**Requirement:**
Set down each entry exactly as it stands, without altering a single character.

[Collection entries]
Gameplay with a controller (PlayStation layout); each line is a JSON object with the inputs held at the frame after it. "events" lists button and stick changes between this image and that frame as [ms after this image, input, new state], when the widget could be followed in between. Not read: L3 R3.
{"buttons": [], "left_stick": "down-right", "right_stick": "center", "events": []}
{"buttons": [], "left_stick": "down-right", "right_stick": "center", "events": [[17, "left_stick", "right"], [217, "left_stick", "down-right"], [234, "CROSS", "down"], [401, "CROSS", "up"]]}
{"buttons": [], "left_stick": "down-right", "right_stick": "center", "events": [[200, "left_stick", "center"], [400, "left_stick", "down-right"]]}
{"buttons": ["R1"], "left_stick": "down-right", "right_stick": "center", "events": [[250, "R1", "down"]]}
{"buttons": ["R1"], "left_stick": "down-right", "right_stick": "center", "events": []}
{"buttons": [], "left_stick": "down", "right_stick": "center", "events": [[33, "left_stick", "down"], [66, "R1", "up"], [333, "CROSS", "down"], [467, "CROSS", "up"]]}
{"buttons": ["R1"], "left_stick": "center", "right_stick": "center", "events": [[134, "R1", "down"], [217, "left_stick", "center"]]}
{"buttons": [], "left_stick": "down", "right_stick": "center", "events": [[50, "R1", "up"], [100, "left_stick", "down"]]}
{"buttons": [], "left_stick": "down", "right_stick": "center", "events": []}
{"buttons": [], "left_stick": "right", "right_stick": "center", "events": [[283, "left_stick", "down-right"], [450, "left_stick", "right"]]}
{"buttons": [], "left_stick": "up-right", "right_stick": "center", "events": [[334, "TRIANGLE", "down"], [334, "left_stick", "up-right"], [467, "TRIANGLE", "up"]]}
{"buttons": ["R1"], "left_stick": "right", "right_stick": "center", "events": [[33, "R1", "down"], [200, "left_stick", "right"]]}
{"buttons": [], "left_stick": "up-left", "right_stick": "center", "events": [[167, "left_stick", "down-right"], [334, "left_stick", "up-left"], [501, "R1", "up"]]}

**Exercise response:**
Gameplay with a controller (PlayStation layout); each line is a JSON object with the inputs held at the frame after it. "events" lists button and stick changes between this image and that frame as [ms after this image, input, new state], when the widget could be followed in between. Not read: L3 R3.
{"buttons": [], "left_stick": "down-right", "right_stick": "center", "events": []}
{"buttons": [], "left_stick": "down-right", "right_stick": "center", "events": [[17, "left_stick", "right"], [217, "left_stick", "down-right"], [234, "CROSS", "down"], [401, "CROSS", "up"]]}
{"buttons": [], "left_stick": "down-right", "right_stick": "center", "events": [[200, "left_stick", "center"], [400, "left_stick", "down-right"]]}
{"buttons": ["R1"], "left_stick": "down-right", "right_stick": "center", "events": [[250, "R1", "down"]]}
{"buttons": ["R1"], "left_stick": "down-right", "right_stick": "center", "events": []}
{"buttons": [], "left_stick": "down", "right_stick": "center", "events": [[33, "left_stick", "down"], [66, "R1", "up"], [333, "CROSS", "down"], [467, "CROSS", "up"]]}
{"buttons": ["R1"], "left_stick": "center", "right_stick": "center", "events": [[134, "R1", "down"], [217, "left_stick", "center"]]}
{"buttons": [], "left_stick": "down", "right_stick": "center", "events": [[50, "R1", "up"], [100, "left_stick", "down"]]}
{"buttons": [], "left_stick": "down", "right_stick": "center", "events": []}
{"buttons": [], "left_stick": "right", "right_stick": "center", "events": [[283, "left_stick", "down-right"], [450, "left_stick", "right"]]}
{"buttons": [], "left_stick": "up-right", "right_stick": "center", "events": [[334, "TRIANGLE", "down"], [334, "left_stick", "up-right"], [467, "TRIANGLE", "up"]]}
{"buttons": ["R1"], "left_stick": "right", "right_stick": "center", "events": [[33, "R1", "down"], [200, "left_stick", "right"]]}
{"buttons": [], "left_stick": "up-left", "right_stick": "center", "events": [[167, "left_stick", "down-right"], [334, "left_stick", "up-left"], [501, "R1", "up"]]}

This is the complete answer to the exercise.